Title: The Great Gatsby

Author: F. Scott Fitzgerald

Pages: 214

Genre: Historical Fiction, Early 20th Century

Rating: 3.5/5

Summary: During the early 1920s, Nick moves to New York seeking to make big money on the booming Stock Market. He moves into a little shack next to a mansion owned by a mysterious man named Gatsby. Despite prohibition, Gatsby throws lavish parties filled with dancing and alcohol where everyone attends. After receiving an invitation to one of Gatsby’s parties, Nick gets pulled into the secret lives of those around him, finding out secrets that could ruin lives.

Review: I picked this novel up again (first time I read it for class in high school) so I could re-read it before seeing the 2013 movie in theatres.

It is hard to review a novel known as an American literary classic.
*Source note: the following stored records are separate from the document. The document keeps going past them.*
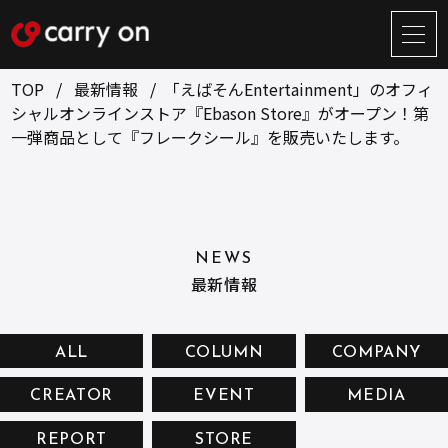
サ
イ
ト
TOP
最新情報
「えばそんEntertainment」のオフィ
メ
シャルオンラインストア『Ebason Store』がオープン！第
ニ
一弾商品として『フレークシール』を販売いたします。
ュ
BUSINESS
CREATOR
ー
開
ONLINE STORE
COMPANY
閉
NEWS
RECRUIT
NEWS
最新情報
CONTACT
ALL
COLUMN
COMPANY
お問い合せ
CREATOR
EVENT
MEDIA
プライバシーポリシー
REPORT
STORE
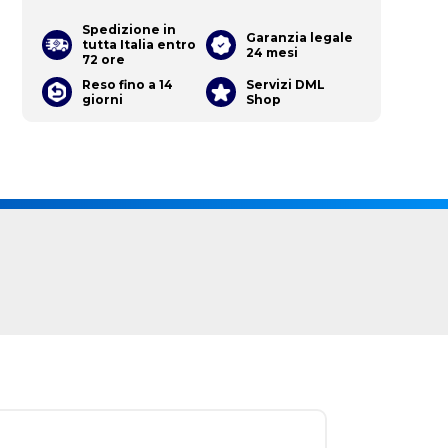
Spedizione in
Garanzia legale
tutta Italia entro
24 mesi
72 ore
Reso fino a 14
Servizi DML
giorni
Shop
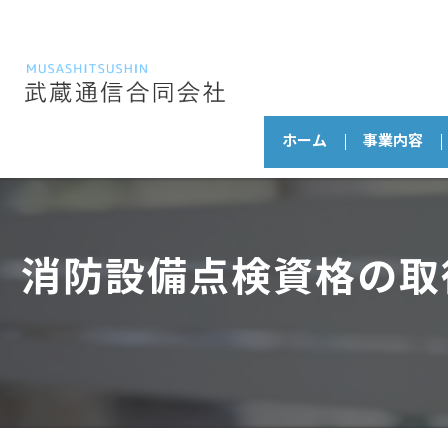
ホーム
事業内容
消防設備点検資格の取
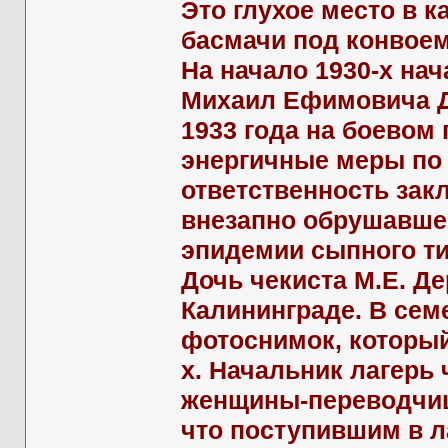
Это глухое место в 
басмачи под конвоем
На начало 1930-х на
Михаил Ефимовича Д
1933 года на боевом
энергичные меры по
ответственность зак
внезапно обрушавше
эпидемии сыпного т
Дочь чекиста М.Е. Д
Калининграде. В сем
фотоснимок, который
х. Начальник лагерь
женщины-переводчиц
что поступившим в 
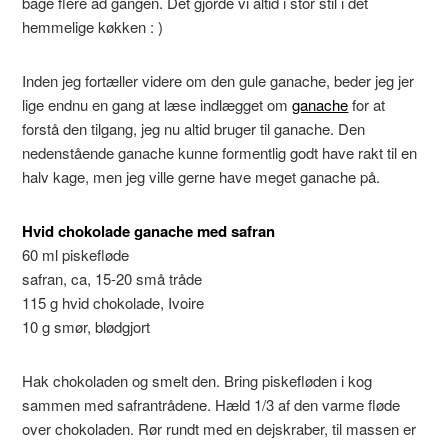
bage flere ad gangen. Det gjorde vi altid i stor stil i det
hemmelige køkken : )
Inden jeg fortæller videre om den gule ganache, beder jeg jer
lige endnu en gang at læse indlægget om
ganache
for at
forstå den tilgang, jeg nu altid bruger til ganache. Den
nedenstående ganache kunne formentlig godt have rakt til en
halv kage, men jeg ville gerne have meget ganache på.
Hvid chokolade ganache med safran
60 ml piskefløde
safran, ca, 15-20 små tråde
115 g hvid chokolade, Ivoire
10 g smør, blødgjort
Hak chokoladen og smelt den. Bring piskefløden i kog
sammen med safrantrådene. Hæld 1/3 af den varme fløde
over chokoladen. Rør rundt med en dejskraber, til massen er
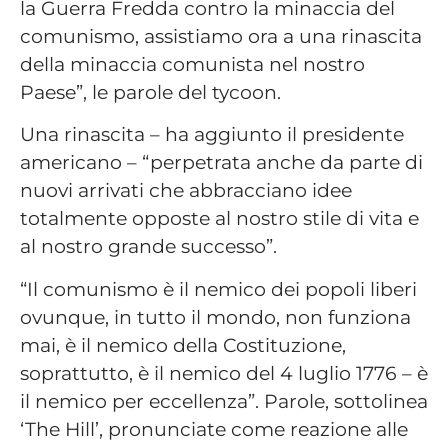
la Guerra Fredda contro la minaccia del
comunismo, assistiamo ora a una rinascita
della minaccia comunista nel nostro
Paese”, le parole del tycoon.
Una rinascita – ha aggiunto il presidente
americano – “perpetrata anche da parte di
nuovi arrivati che abbracciano idee
totalmente opposte al nostro stile di vita e
al nostro grande successo”.
“Il comunismo è il nemico dei popoli liberi
ovunque, in tutto il mondo, non funziona
mai, è il nemico della Costituzione,
soprattutto, è il nemico del 4 luglio 1776 – è
il nemico per eccellenza”. Parole, sottolinea
‘The Hill’, pronunciate come reazione alle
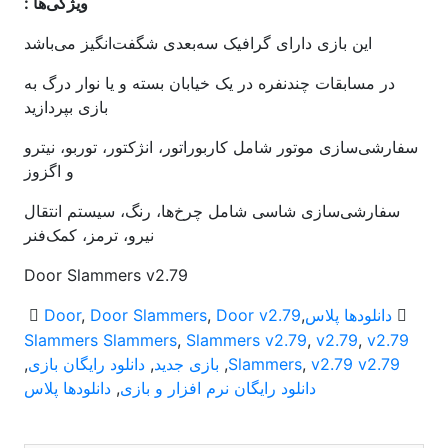
ویژگی‌ها :
این بازی دارای گرافیک سه‌بعدی شگفت‌انگیز می‌باشد
در مسابقات چندنفره در یک خیابان بسته و یا نوار درگ به
بازی بپردازید
سفارشی‌سازی موتور شامل کاربوراتور، انژکتور، توربو، نیترو
و اگزوز
سفارشی‌سازی شاسی شامل چرخ‌ها، رنگ، سیستم انتقال
نیرو، ترمز، کمک‌فنر
Door Slammers v2.79
دانلودها پلاس
,
Door v2.79
,
Door Slammers
,
Door
Slammers Slammers
,
Slammers v2.79
,
v2.79
,
v2.79
v2.79 v2.79
,
Slammers
,
بازی جدید
,
دانلود رایگان بازی
,
دانلود رایگان نرم افزار و بازی
,
دانلودها پلاس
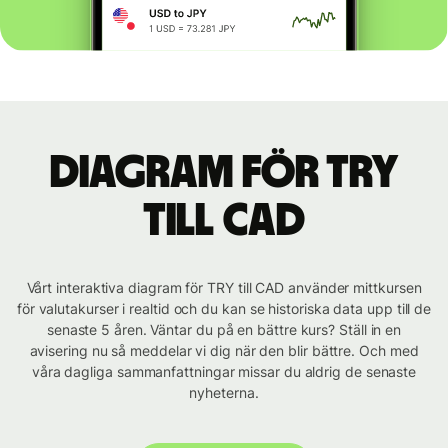
Diagram för TRY
till CAD
Vårt interaktiva diagram för TRY till CAD använder mittkursen
för valutakurser i realtid och du kan se historiska data upp till de
senaste 5 åren. Väntar du på en bättre kurs? Ställ in en
avisering nu så meddelar vi dig när den blir bättre. Och med
våra dagliga sammanfattningar missar du aldrig de senaste
nyheterna.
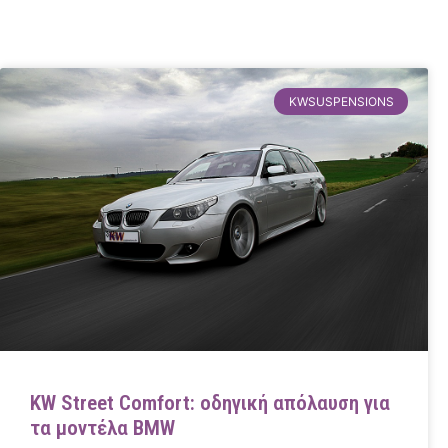
KWSUSPENSIONS
KW Street Comfort: οδηγική απόλαυση για
τα μοντέλα BMW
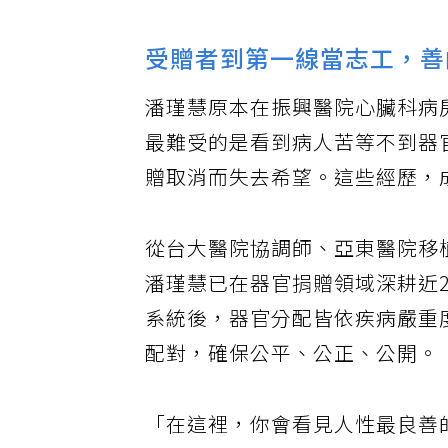
受贈者到第一線當志工，善
潘瑾慧原本在振興醫院心臟科病
最難受的是看到病人苦等不到器
贈取消而失去希望。這些經歷，
從台大醫院協調師、亞東醫院移
潘瑾慧已在器官捐贈領域深耕近2
系統後，器官分配皆依疾病嚴重
配對，確保公平、公正、公開。
「在這裡，你會看見人性最良善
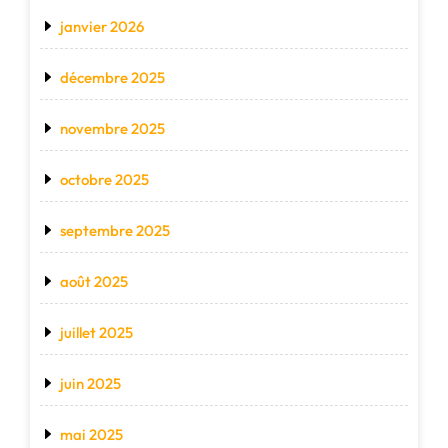
janvier 2026
décembre 2025
novembre 2025
octobre 2025
septembre 2025
août 2025
juillet 2025
juin 2025
mai 2025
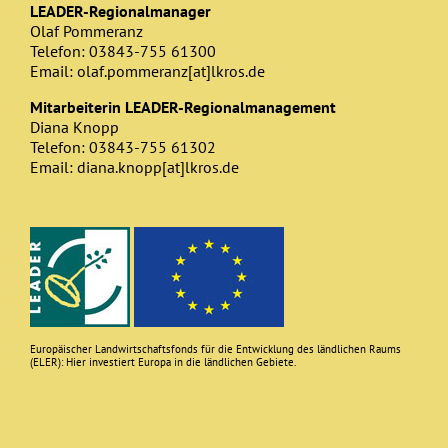
LEADER-Regionalmanager
Olaf Pommeranz
Telefon: 03843-755 61300
Email: olaf.pommeranz[at]lkros.de
Mitarbeiterin LEADER-Regionalmanagement
Diana Knopp
Telefon: 03843-755 61302
Email: diana.knopp[at]lkros.de
Europäischer Landwirtschaftsfonds für die Entwicklung des ländlichen Raums
(ELER): Hier investiert Europa in die ländlichen Gebiete.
People have written Masters’ thesis and Doctorate dissertations on it. Nothing I could possibly say would contribute anything new. The novel is extremely well written, the language is beautiful, and the story unfolds slowly as Fitzgerald uses his characters to provide social commentary on the superficiality and triviality of the lives of the rich in the 1920s.

The story is told from the point of view of Nick, Gatsby’s neighbor and Daisy’s cousin. He’s not one of the rich but an outsider looking into their world. Gatsby at first appears shallow, living a life of parties, drinking, and greedy attainment of vast amounts of money. Then we find out he did it all that for love. Yet, a part of me felt like he was more in love with the idea of Daisy and a life they could have had together rather than actually in love with Daisy herself.

With the exception of Nick and Gatsby, I actually hated all of the other characters, whatever their economic circumstances (they were all selfish and superficial). However, all characters, even Gatsby and Nick, seemed to have the emotional maturity of teenagers. It was still a good book but I just couldn’t shake the thought that every reaction to the events and each other reflected the maturity of someone at 15 but seemed ridiculous at 30. At the end I still felt awful for Gatsby and hated them all (except Nick) even more.

Overall, the prose is astonishing, the plot simple enough (although poignant), and the characters generally emotionally impaired. I felt like the descriptions transformed me right back into the 1920s. It was a good novel, but reading it twice in a lifetime is more than enough.

Movie Note: I saw the 2013 production of The Great Gatsby movie and it was amazing. The visual style was edgy, taking the 1920s and mixing it up with modern aesthetic. The story stayed mostly true to the book, aside from some slight additions and omissions, and carried over to marvelously to the big screen. Actually, I liked the movie better than the book (*gasp*, I know, I never expect the movie to be better than the book).